* **BAHAN TUGAS INI**
════════════════
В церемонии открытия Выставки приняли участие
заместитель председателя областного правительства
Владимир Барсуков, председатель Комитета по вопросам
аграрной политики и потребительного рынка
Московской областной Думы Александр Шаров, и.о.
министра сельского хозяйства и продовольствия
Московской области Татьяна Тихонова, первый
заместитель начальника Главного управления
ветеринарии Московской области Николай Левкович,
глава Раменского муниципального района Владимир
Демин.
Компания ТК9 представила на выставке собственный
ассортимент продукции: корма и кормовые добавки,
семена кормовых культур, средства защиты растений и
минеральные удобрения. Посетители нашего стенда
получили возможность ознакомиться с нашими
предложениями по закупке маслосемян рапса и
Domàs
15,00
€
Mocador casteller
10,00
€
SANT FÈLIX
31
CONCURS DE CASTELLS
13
════════════════
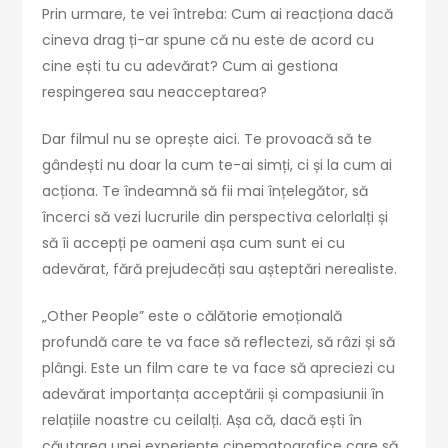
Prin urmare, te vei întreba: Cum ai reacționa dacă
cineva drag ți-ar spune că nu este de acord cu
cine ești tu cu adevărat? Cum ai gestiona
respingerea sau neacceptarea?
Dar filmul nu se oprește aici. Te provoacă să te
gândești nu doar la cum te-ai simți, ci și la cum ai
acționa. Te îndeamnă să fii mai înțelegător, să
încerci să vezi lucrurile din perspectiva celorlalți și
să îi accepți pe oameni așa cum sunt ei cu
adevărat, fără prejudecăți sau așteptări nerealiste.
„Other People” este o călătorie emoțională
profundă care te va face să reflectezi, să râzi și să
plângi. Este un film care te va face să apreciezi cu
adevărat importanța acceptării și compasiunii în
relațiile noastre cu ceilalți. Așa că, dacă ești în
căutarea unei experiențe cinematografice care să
════════════════
Ubah baris-baris dari baris yang memuat "Prin urmare, te" sampai baris yang memuat "căutarea unei experiențe" menjadi daftar JSON berisi string, satu string untuk tiap baris, tanpa baris kosong. Sertakan hanya baris-baris itu.

* **JAWABANMU**
[
  "Prin urmare, te vei întreba: Cum ai reacționa dacă",
  "cineva drag ți-ar spune că nu este de acord cu",
  "cine ești tu cu adevărat? Cum ai gestiona",
  "respingerea sau neacceptarea?",
  "Dar filmul nu se oprește aici. Te provoacă să te",
  "gândești nu doar la cum te-ai simți, ci și la cum ai",
  "acționa. Te îndeamnă să fii mai înțelegător, să",
  "încerci să vezi lucrurile din perspectiva celorlalți și",
  "să îi accepți pe oameni așa cum sunt ei cu",
  "adevărat, fără prejudecăți sau așteptări nerealiste.",
  "„Other People” este o călătorie emoțională",
  "profundă care te va face să reflectezi, să râzi și să",
  "plângi. Este un film care te va face să apreciezi cu",
  "adevărat importanța acceptării și compasiunii în",
  "relațiile noastre cu ceilalți. Așa că, dacă ești în",
  "căutarea unei experiențe cinematografice care să"
]